At the same time, though, if someone had taken the time to teach me all these things, there’s no guarantee I would’ve listened or taken it seriously enough. Regardless, I’m grateful that at least now I’m smarter about money.
What are some money lessons you wish you’d been taught before graduating high school?








It is very refreshing to know that late teens and early twenty something kids have a place to acquire everyday financial insights. I will recommend this blog to my kids. We all know young people like to learn from peers in a non formal setting and this fits the bill. Keep these useful and practical blogs coming!!
Well done.
Thanks for the interesting post, Emily!
I was in a similar position as you in high school – had an extremely well-paying job and rather than saving the money I was making, I spent it frivolously on who knows what!

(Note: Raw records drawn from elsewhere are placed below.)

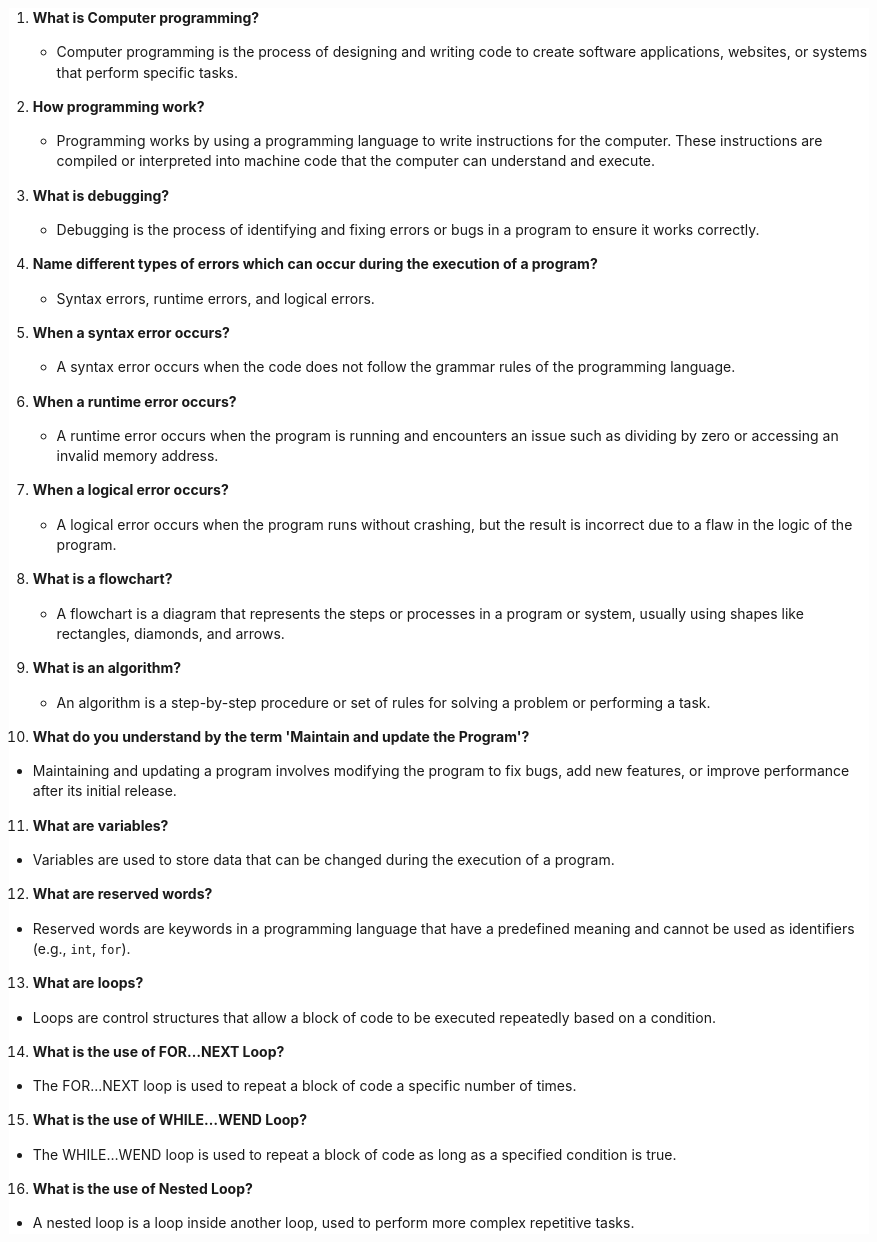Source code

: 1. **What is Computer programming?**
   - Computer programming is the process of designing and writing code to create software applications, websites, or systems that perform specific tasks.

2. **How programming work?**
   - Programming works by using a programming language to write instructions for the computer. These instructions are compiled or interpreted into machine code that the computer can understand and execute.

3. **What is debugging?**
   - Debugging is the process of identifying and fixing errors or bugs in a program to ensure it works correctly.

4. **Name different types of errors which can occur during the execution of a program?**
   - Syntax errors, runtime errors, and logical errors.

5. **When a syntax error occurs?**
   - A syntax error occurs when the code does not follow the grammar rules of the programming language.

6. **When a runtime error occurs?**
   - A runtime error occurs when the program is running and encounters an issue such as dividing by zero or accessing an invalid memory address.

7. **When a logical error occurs?**
   - A logical error occurs when the program runs without crashing, but the result is incorrect due to a flaw in the logic of the program.

8. **What is a flowchart?**
   - A flowchart is a diagram that represents the steps or processes in a program or system, usually using shapes like rectangles, diamonds, and arrows.

9. **What is an algorithm?**
   - An algorithm is a step-by-step procedure or set of rules for solving a problem or performing a task.

10. **What do you understand by the term 'Maintain and update the Program'?**
   - Maintaining and updating a program involves modifying the program to fix bugs, add new features, or improve performance after its initial release.

11. **What are variables?**
   - Variables are used to store data that can be changed during the execution of a program.

12. **What are reserved words?**
   - Reserved words are keywords in a programming language that have a predefined meaning and cannot be used as identifiers (e.g., `int`, `for`).

13. **What are loops?**
   - Loops are control structures that allow a block of code to be executed repeatedly based on a condition.

14. **What is the use of FOR…NEXT Loop?**
   - The FOR...NEXT loop is used to repeat a block of code a specific number of times.

15. **What is the use of WHILE…WEND Loop?**
   - The WHILE…WEND loop is used to repeat a block of code as long as a specified condition is true.

16. **What is the use of Nested Loop?**
   - A nested loop is a loop inside another loop, used to perform more complex repetitive tasks.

I wish someone had encouraged me to open an RRSP – although that is thinking WAY in advance, I’ve come to the realization of the importance of starting to save young through watching family members experience anxiety about retiring. Had I opened an RRSP during highschool, I’m sure I would have been able to accumulate some funds and begin the to feel confident that one day I will be able to afford a comfortable retirement.
Keep the great advice coming!
I have two young sons and am going to definately print this article out and save it. With my eldest about to start high school, these tips are invaluable to share and discuss over the dinner table. Thank you for your insight Ms. Ngai.

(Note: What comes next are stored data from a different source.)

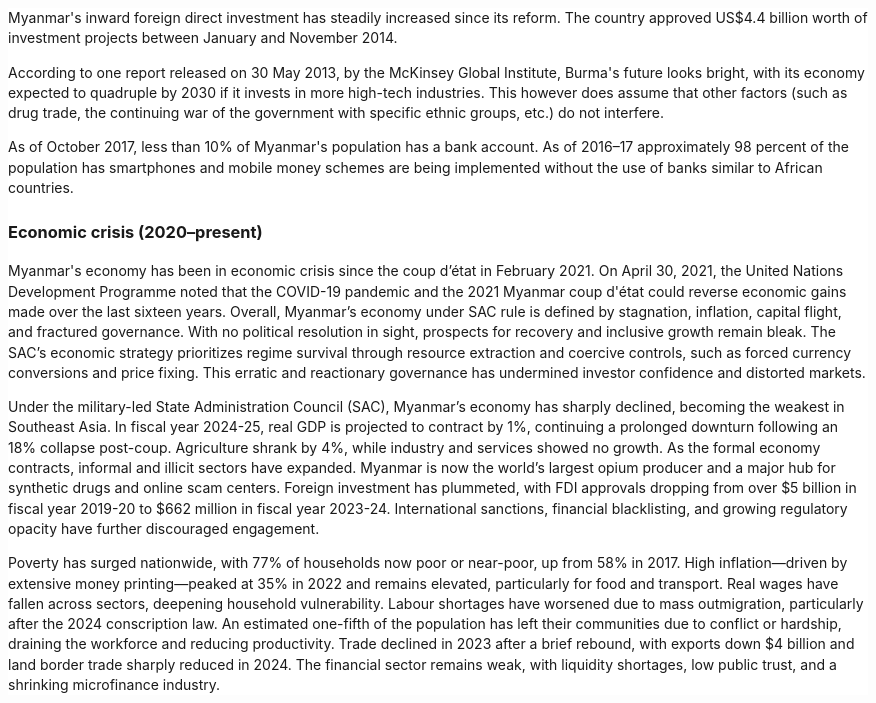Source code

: Myanmar's inward foreign direct investment has steadily increased since its
reform. The country approved US$4.4 billion worth of investment projects
between January and November 2014.

According to one report released on 30 May 2013, by the McKinsey Global
Institute, Burma's future looks bright, with its economy expected to quadruple
by 2030 if it invests in more high-tech industries. This however does assume
that other factors (such as drug trade, the continuing war of the government
with specific ethnic groups, etc.) do not interfere.

As of October 2017, less than 10% of Myanmar's population has a bank account.
As of 2016–17 approximately 98 percent of the population has smartphones and
mobile money schemes are being implemented without the use of banks similar to
African countries.

### Economic crisis (2020–present)

Myanmar's economy has been in economic crisis since the coup d’état in
February 2021. On April 30, 2021, the United Nations Development Programme
noted that the COVID-19 pandemic and the 2021 Myanmar coup d'état could
reverse economic gains made over the last sixteen years. Overall, Myanmar’s
economy under SAC rule is defined by stagnation, inflation, capital flight,
and fractured governance. With no political resolution in sight, prospects for
recovery and inclusive growth remain bleak. The SAC’s economic strategy
prioritizes regime survival through resource extraction and coercive controls,
such as forced currency conversions and price fixing. This erratic and
reactionary governance has undermined investor confidence and distorted
markets.

Under the military-led State Administration Council (SAC), Myanmar’s economy
has sharply declined, becoming the weakest in Southeast Asia. In fiscal year
2024-25, real GDP is projected to contract by 1%, continuing a prolonged
downturn following an 18% collapse post-coup. Agriculture shrank by 4%, while
industry and services showed no growth. As the formal economy contracts,
informal and illicit sectors have expanded. Myanmar is now the world’s largest
opium producer and a major hub for synthetic drugs and online scam centers.
Foreign investment has plummeted, with FDI approvals dropping from over $5
billion in fiscal year 2019-20 to $662 million in fiscal year 2023-24.
International sanctions, financial blacklisting, and growing regulatory
opacity have further discouraged engagement.

Poverty has surged nationwide, with 77% of households now poor or near-poor,
up from 58% in 2017. High inflation—driven by extensive money printing—peaked
at 35% in 2022 and remains elevated, particularly for food and transport. Real
wages have fallen across sectors, deepening household vulnerability. Labour
shortages have worsened due to mass outmigration, particularly after the 2024
conscription law. An estimated one-fifth of the population has left their
communities due to conflict or hardship, draining the workforce and reducing
productivity. Trade declined in 2023 after a brief rebound, with exports down
$4 billion and land border trade sharply reduced in 2024. The financial sector
remains weak, with liquidity shortages, low public trust, and a shrinking
microfinance industry.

Loved the post Emily! Even though my college days have recently concluded, I have to admit that these tips are refreshing and still extremely relevant to the next chapter in my life as a new entry-level employee. It was easy to stray away from being financially conscious while in college, so I needed this.
Looking forward to some personal counseling in the very new future!!

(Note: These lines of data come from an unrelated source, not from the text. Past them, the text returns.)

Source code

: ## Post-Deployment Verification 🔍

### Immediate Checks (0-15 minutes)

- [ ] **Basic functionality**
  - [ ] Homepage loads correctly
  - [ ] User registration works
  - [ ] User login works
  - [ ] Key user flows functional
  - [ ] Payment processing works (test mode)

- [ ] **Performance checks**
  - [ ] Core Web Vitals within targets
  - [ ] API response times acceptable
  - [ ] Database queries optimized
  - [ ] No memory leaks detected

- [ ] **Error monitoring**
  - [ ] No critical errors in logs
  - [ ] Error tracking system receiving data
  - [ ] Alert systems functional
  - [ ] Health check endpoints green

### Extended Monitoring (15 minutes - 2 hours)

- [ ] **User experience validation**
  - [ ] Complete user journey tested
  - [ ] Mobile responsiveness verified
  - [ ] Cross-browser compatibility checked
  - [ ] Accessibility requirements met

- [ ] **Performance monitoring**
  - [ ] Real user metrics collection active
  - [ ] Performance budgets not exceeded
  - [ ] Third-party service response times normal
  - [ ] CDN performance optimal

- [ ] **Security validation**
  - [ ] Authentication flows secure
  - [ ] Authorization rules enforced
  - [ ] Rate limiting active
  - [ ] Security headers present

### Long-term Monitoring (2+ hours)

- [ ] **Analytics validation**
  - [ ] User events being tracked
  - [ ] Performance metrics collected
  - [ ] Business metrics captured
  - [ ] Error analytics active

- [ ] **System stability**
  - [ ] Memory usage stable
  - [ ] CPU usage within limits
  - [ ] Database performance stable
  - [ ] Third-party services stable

Thanks everyone for the positive feedback and passing along the blog to others!
Are there any topics in particular you’d like some advice or further insight on? Although quite a few of the future posts are already in the works, I’m always looking for new topics/ideas to write about, so if you have any ideas, please share!
Only $30 in interest charges? You should be so lucky. Credit cards are scary now and probably the biggest risk to our kids messing themselves up financially right from the get-go.
I would say ignore credit cards entirely which then makes you budget your point 3. We give ourselves too many opportunities to break our budget we are then saddled with those choices sometimes for years and I’m talking from experience!